Keeping glyphosate in the weed management toolbox will help growers transition to other chemical and non-chemical alternatives in the future (photo by Cecilia Parsons.)

The EPA is backing the re-registration of the chemical glyphosate in California, concluding that there are no health risks to humans when used according to the label for weed control and that it is not a carcinogen.

Joshua Rahm, Walnut Board’s director for Technical and Regulatory Affairs, explained how the pesticide industry has fought for glyphosate.

“Going back to July 2020, an injunction was entered against the requirement of including a Prop 65 warning [label] on pesticides containing glyphosate,” Rahm said in a Walnut Board update during the 2021 California Walnut Conference.

According to the UC ANR website, glyphosate was added to California’s Prop 65 list of chemicals known to the state to cause cancer or reproductive toxicity in 2017.

The injunction entered against the requirement of a Prop 65 warning label for glyphosate is a surprising win for the pesticide industry, Rahm said.

“Prop 65 challenges are rarely successful, and it has nationwide impacts for companies selling products that contain glyphosate in California,” he said. “[It’s] very good to have that come through.”
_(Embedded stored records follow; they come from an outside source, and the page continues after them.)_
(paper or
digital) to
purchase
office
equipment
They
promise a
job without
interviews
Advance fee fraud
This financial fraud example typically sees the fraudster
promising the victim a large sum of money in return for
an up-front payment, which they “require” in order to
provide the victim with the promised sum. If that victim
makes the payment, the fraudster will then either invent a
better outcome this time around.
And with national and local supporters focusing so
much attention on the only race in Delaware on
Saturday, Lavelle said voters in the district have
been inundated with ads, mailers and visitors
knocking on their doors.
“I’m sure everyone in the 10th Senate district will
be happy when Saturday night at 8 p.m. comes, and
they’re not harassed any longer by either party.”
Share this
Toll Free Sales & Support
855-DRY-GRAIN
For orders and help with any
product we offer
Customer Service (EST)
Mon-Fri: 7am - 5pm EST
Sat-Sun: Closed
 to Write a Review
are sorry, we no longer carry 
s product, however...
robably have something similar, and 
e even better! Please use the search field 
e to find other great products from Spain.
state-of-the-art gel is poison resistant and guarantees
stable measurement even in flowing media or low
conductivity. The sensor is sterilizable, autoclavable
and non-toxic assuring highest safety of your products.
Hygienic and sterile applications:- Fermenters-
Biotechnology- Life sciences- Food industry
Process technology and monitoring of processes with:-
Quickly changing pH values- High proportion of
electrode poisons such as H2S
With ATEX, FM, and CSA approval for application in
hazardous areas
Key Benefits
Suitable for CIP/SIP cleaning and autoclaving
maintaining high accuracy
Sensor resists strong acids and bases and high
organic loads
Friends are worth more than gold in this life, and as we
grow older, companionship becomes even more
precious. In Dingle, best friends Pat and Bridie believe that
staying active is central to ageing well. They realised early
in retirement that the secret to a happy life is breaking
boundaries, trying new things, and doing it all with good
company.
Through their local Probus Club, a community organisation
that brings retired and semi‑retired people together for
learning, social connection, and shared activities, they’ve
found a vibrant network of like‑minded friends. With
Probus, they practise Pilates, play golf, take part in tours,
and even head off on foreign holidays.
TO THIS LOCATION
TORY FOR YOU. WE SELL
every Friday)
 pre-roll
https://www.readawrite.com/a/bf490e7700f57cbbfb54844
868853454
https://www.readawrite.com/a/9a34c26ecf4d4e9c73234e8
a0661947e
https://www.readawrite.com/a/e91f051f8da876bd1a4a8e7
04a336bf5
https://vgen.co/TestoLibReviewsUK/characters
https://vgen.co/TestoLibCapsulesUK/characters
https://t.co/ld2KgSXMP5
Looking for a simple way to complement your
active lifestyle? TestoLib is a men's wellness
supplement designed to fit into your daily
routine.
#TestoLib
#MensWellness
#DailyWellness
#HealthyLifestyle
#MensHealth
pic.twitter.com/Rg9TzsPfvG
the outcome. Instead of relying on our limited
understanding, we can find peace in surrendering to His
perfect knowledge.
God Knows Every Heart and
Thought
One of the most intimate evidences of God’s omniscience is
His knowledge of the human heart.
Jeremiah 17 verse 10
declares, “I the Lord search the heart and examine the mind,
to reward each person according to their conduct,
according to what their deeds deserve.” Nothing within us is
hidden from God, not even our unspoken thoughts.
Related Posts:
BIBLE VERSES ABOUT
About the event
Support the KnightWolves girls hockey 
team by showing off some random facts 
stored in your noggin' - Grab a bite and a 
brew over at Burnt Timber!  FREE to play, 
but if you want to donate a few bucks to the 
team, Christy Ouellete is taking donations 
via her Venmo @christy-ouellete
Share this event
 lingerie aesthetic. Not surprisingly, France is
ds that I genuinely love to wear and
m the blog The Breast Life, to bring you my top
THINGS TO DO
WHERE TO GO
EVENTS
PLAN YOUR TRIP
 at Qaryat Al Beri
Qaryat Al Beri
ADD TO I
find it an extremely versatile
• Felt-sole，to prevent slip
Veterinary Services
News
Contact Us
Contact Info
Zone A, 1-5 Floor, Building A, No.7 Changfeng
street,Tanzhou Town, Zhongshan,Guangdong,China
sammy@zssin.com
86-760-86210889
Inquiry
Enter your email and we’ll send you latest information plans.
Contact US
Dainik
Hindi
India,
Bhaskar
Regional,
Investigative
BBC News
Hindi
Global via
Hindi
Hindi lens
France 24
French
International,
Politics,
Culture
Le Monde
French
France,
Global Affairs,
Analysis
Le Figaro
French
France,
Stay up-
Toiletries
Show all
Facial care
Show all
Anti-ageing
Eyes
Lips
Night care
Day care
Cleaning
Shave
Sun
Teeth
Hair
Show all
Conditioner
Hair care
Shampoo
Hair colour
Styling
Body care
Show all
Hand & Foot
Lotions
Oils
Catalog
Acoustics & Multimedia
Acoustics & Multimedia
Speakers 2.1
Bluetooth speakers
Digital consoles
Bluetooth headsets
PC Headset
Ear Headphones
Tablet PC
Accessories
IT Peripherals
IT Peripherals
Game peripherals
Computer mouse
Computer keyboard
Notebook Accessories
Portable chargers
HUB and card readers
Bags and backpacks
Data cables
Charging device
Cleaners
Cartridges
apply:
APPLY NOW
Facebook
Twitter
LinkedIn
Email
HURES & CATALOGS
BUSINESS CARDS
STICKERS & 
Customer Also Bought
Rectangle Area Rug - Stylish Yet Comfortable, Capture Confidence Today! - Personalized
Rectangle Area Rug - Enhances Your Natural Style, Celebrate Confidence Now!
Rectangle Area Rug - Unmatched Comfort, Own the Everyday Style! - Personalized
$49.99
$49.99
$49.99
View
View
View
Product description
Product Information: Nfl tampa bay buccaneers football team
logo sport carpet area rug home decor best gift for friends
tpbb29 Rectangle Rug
Rahm noted that while the pesticide industry collectively believes that glyphosate will remain an important tool in California for years to come, it will eventually decline as other products gain market share.

“As new weed management and control strategies for best practices come to the forefront, there’s going to be some options out there to at least entertain and look at moving forward,” Rahm said.

Researchers at UC Davis are currently exploring weed management strategies that reduce use of broad-spectrum post-emergent herbicides like glyphosate that are prone to creating resistance. In a 2020 article from West Coast Nut, UCCE Weed Specialist Brad Hanson spoke on new strategies for countering herbicide resistance in weeds.

Hanson and researchers have also looked into the effectiveness of different herbicide combinations in winter and summer. The goal is to use more pre-emergent herbicides in the winter and less post-emergent in the summer, reducing post-emergents by up to 50%. Researchers have found that this solution can provide better weed control “and save growers some money,” according to Hanson, who noted that it is not an across-the-board weed management solution in all cases.

As new best management strategies for weeds become viable for growers, glyphosate will continue to be available for use in California to ease the transition away from broad-spectrum solutions.